Complex logic means iterative chaining of model calls with conditional branching. One call's output is the next call's input. An agent planning a Paris trip does this all day: search flights, decide dates, refine hotels, adjust the itinerary.
Write actions are the next leap: letting the model change the world. Send an email, place an order, update a database record. This is where the platform's biggest risk lives — prompt injection stops being a UX glitch and becomes a security failure.
Rule of thumb: for every write action, you need:
- a clear permission layer (can the model trigger this action for this user?);
- a specific guardrail that validates the payload;
- full logging for audit;
- a reversal path (transactions, soft delete, undo).
If you do not trust those four guarantees, keep the system read-only.
Layer 6 — Observability
Without observability, you do not have a platform — you have a black box with luck.
Three classic pillars, adapted to GenAI:
Metrics that matter:
- model: accuracy, toxicity, hallucination rate, timeout, empty response;
- retrieval: context relevance and precision;
- latency: TTFT (time to first token), TBT (time between tokens), TPS, TPOT, total latency;
- cost: query volume, input and output tokens;
- shape: query, context, and response lengths (sudden changes signal regression).
Break every metric down by user, release, prompt version, and time window.
Logs: "log everything" is the right default. Call config, original query, rewritten query, retrieved context, final prompt, raw response, filtered response, guardrail decisions. A habit that separates real production teams from the rest: spend 30 minutes a day manually inspecting samples of production data.
Traces: the full path from query to response, with timing and cost per step. Langsmith is the canonical example. When something fails in production, the trace shows you where.
Layer 7 — Orchestration
The last piece ties everything together. Orchestration frameworks (LangChain, LlamaIndex, Haystack, Flowise, Langflow) offer two kinds of help:
- Component definition: registering models, databases, tools, gateway integrations, and evaluation hooks.

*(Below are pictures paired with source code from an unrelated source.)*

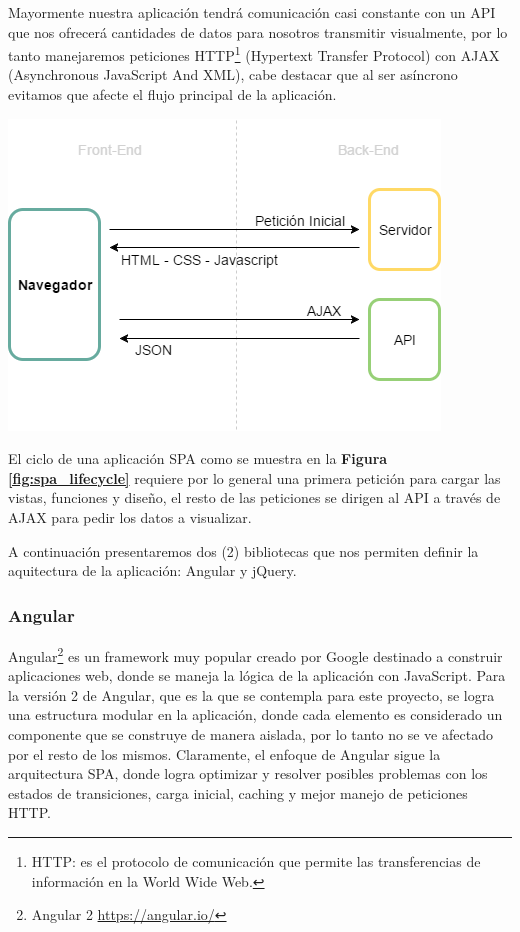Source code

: Mayormente nuestra aplicación tendrá comunicación casi constante con un API que nos ofrecerá cantidades de datos para nosotros transmitir visualmente, por lo tanto manejaremos peticiones HTTP\footnote{HTTP: es el protocolo de comunicación que permite las transferencias de información en la World Wide Web.} (Hypertext Transfer Protocol) con AJAX \cite{AJAX} (Asynchronous JavaScript And XML), cabe destacar que al ser asíncrono evitamos que afecte el flujo principal de la aplicación.
\begin{center}
\includegraphics[scale=0.6]{images/marco_tecnologico/spa_lifecycle.png}
\label{fig:spa_lifecycle}
\end{center}
El ciclo de una aplicación SPA como se muestra en la \textbf{Figura \ref{fig:spa_lifecycle}} requiere por lo general una primera petición para cargar las vistas, funciones y diseño, el resto de las peticiones se dirigen al API a través de AJAX para pedir los datos a visualizar.

A continuación presentaremos dos (2) bibliotecas que nos permiten definir la aquitectura de la aplicación: Angular y jQuery.

\subsubsection{Angular}
Angular\footnote{Angular 2 \url{https://angular.io/}} es un framework muy popular creado por Google destinado a construir aplicaciones web, donde se maneja la lógica de la aplicación con \mbox{JavaScript}. Para la versión 2 de Angular, que es la que se contempla para este proyecto, se logra una estructura modular en la aplicación, donde cada elemento es considerado un componente que se construye de manera aislada, por lo tanto no se ve afectado por el resto de los mismos. Claramente, el enfoque de Angular sigue la arquitectura SPA, donde logra optimizar y resolver posibles problemas con los estados de transiciones, carga inicial, caching y mejor manejo de peticiones HTTP.

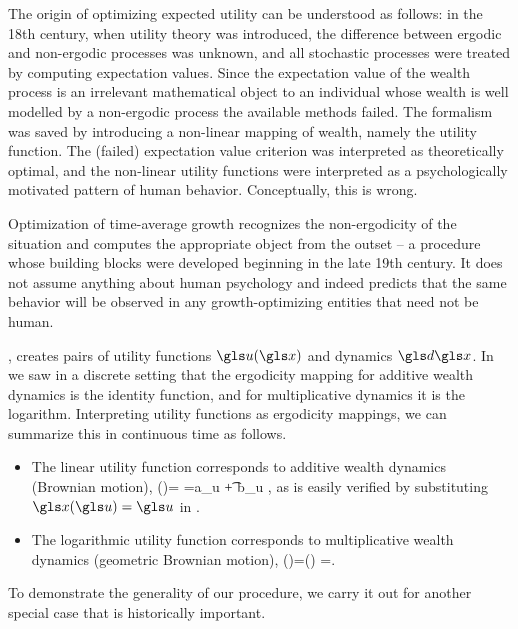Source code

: The origin of optimizing expected utility can
be understood as follows: in the 18th century, when utility theory was introduced, 
the difference between
ergodic and non-ergodic processes was unknown, and all stochastic
processes were treated by computing expectation values. Since
the expectation value of the wealth process is an irrelevant 
mathematical object to an individual whose wealth is well modelled by
a non-ergodic process the available methods
failed. The formalism was saved by introducing a non-linear mapping of
wealth, namely the utility function. The (failed) expectation value criterion
was interpreted as theoretically optimal, and the non-linear utility functions
were interpreted as a psychologically motivated pattern of human behavior. 
Conceptually,  this is wrong.

Optimization of time-average growth
recognizes the non-ergodicity of the situation  and computes the
appropriate object from the outset -- a procedure whose building blocks
were developed beginning in the late 19th century. It does not assume 
anything about human psychology and indeed predicts that the 
same behavior will be observed in any growth-optimizing entities that
need not be human.

, creates pairs of utility functions $\gu(\x)$ and dynamics
$\gd\x$. In  we saw in a discrete setting that the ergodicity mapping for 
additive wealth dynamics is the identity function, and for multiplicative dynamics it is the logarithm. Interpreting utility functions as ergodicity mappings, we can summarize this in continuous time as follows.

\begin{itemize}
\item
The linear utility function corresponds to additive wealth dynamics (Brownian motion),
\be
\gu(\x)=\x \hspace{.4cm} \leftrightarrow \hspace{.4cm} \gd\x=a_u \gd\t + b_u \gd\gW,\hspace{1.3cm}
\ee
as is easily verified by substituting $\x(\gu)=\gu$ in .
\item
The logarithmic utility function corresponds to multiplicative wealth dynamics (geometric Brownian motion),
\be
\gu(\x)=\ln(\x) \hspace{.4cm} \leftrightarrow \hspace{.4cm} \gd\x=\x{}.
\ee
\end{itemize}
To demonstrate the generality of our procedure, we carry it out for another 
special case that is historically important.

- Pipelining: chaining execution end to end, with parallelism where possible.
A counter-intuitive piece of advice: do not start with an orchestrator. These frameworks abstract things you need to feel in your bones first. Once your pipeline has 4–5 steps with branching and retries, adoption starts to pay off.
How to use this tutorial
The order matters. Resist the urge to skip steps because "it looks easy". Each layer solves a specific class of problem:
- start with the basic call;
- add RAG when the model does not know;
- wire up guardrails before opening to external users;
- add router/gateway once you have more than one model;
- cache when latency or cost become a problem;
- complex logic and write actions when the product demands them;
- observability from day one (not a retrofit);
- orchestration only after real complexity justifies it.
Evaluation is the one thing that cuts across every layer. Without evals, every change is a guess. That, by the way, deserves a post of its own.
Reference
Chip Huyen's original essay, which is the spine of this tutorial: Building A Generative AI Platform. Worth reading before her book AI Engineering, where the topics left out of the post (evals, fine-tuning, chunking, annotation) are covered in depth.